Predicting genomic breeding values using a genomic relationship matrix is an attractive approach to implement genomic selection as expected accuracies of GEBV can be readily derived. However in multi-breed populations, Bayesian approaches give higher accuracies for some traits. Finally, multi-breed reference populations will be a valuable resource to fine map QTL.
基因组选择实验的两个关键发现是 1)用于预测准确的基因组估计育种值(GEBV)的参考群体必须非常大,2)在一个品种中得出的预测方程应用于其他品种时不能准确预测 GEBV。这两个发现对于参考群体中个体数量有限的品种来说是一个问题。多品种参考群体是一种潜在的解决方案,在这里,我们研究了荷斯坦奶牛和泽西奶牛的 GEBV 准确性,当参考群体是单品种或多品种时。准确性是通过逆系数矩阵的元素和 GEBV 的实际准确性来获得的。
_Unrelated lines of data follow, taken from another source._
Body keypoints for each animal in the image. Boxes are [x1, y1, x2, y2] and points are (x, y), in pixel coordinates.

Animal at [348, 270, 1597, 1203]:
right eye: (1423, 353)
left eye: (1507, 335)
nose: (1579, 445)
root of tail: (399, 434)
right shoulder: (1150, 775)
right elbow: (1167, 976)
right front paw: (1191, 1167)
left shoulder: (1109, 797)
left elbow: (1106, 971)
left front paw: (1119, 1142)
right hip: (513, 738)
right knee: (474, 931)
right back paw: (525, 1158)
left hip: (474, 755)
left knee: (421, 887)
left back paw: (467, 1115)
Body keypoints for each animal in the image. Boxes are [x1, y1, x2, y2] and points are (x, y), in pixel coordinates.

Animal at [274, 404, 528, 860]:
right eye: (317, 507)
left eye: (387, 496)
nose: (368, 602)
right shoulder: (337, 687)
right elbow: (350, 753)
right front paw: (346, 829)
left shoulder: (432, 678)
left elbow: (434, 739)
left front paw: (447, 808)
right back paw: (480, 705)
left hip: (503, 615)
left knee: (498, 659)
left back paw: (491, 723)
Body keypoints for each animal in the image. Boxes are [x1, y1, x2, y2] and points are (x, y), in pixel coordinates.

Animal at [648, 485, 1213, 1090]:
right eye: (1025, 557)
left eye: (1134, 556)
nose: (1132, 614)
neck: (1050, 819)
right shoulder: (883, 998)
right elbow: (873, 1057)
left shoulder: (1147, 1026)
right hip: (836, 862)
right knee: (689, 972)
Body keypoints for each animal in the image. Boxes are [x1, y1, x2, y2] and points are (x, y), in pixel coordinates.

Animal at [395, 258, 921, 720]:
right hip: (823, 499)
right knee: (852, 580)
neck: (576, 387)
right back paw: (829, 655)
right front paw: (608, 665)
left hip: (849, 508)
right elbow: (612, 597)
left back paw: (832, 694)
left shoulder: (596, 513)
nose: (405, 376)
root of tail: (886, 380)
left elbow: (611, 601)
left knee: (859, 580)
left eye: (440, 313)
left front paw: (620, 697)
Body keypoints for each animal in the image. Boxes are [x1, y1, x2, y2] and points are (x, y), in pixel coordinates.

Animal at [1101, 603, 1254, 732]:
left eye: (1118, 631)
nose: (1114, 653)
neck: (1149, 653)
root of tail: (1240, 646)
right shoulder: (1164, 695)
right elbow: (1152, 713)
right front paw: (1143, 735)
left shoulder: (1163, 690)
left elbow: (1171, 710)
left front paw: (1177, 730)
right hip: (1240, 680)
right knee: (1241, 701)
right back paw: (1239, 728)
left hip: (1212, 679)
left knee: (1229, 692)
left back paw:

使用多品种基因组关系矩阵(GBLUP)和两种估计个体 SNP 效应的贝叶斯方法(BAYESA 和 BAYES_SSVS)进行最佳线性无偏预测,以预测分别来自 781 头荷斯坦和 287 头泽西公牛的参考群体的 400 头和 77 头年轻荷斯坦和泽西公牛的 GEBV。使用了 39048 个 SNP 标记的基因型。参考群体中的表型是生产性状的去回归育种值。对于 GBLUP 方法,从系数矩阵逆的元素函数中计算的预期准确性与在单品种群体中从 GEBV 和 EBV 之间的相关性计算的实际准确性进行了比较。
当使用 GBLUP 时,从逆系数矩阵元素函数得出的预期准确性与从单品种群体中 GEBV 和 EBV 之间的相关性计算的实际准确性相当吻合,但在多品种群体中则不然。当使用贝叶斯方法时,与使用纯品种参考群体相比,使用多品种参考群体时,GEBV 的实际准确性最高可提高 13%。然而,没有在整个性状上获得一致的准确性提高。
使用基因组关系矩阵预测基因组育种值是实施基因组选择的一种有吸引力的方法,因为可以很容易地得出 GEBV 的预期准确性。然而,在多品种群体中,贝叶斯方法对某些性状的准确性更高。最后,多品种参考群体将是精细定位 QTL 的有价值的资源。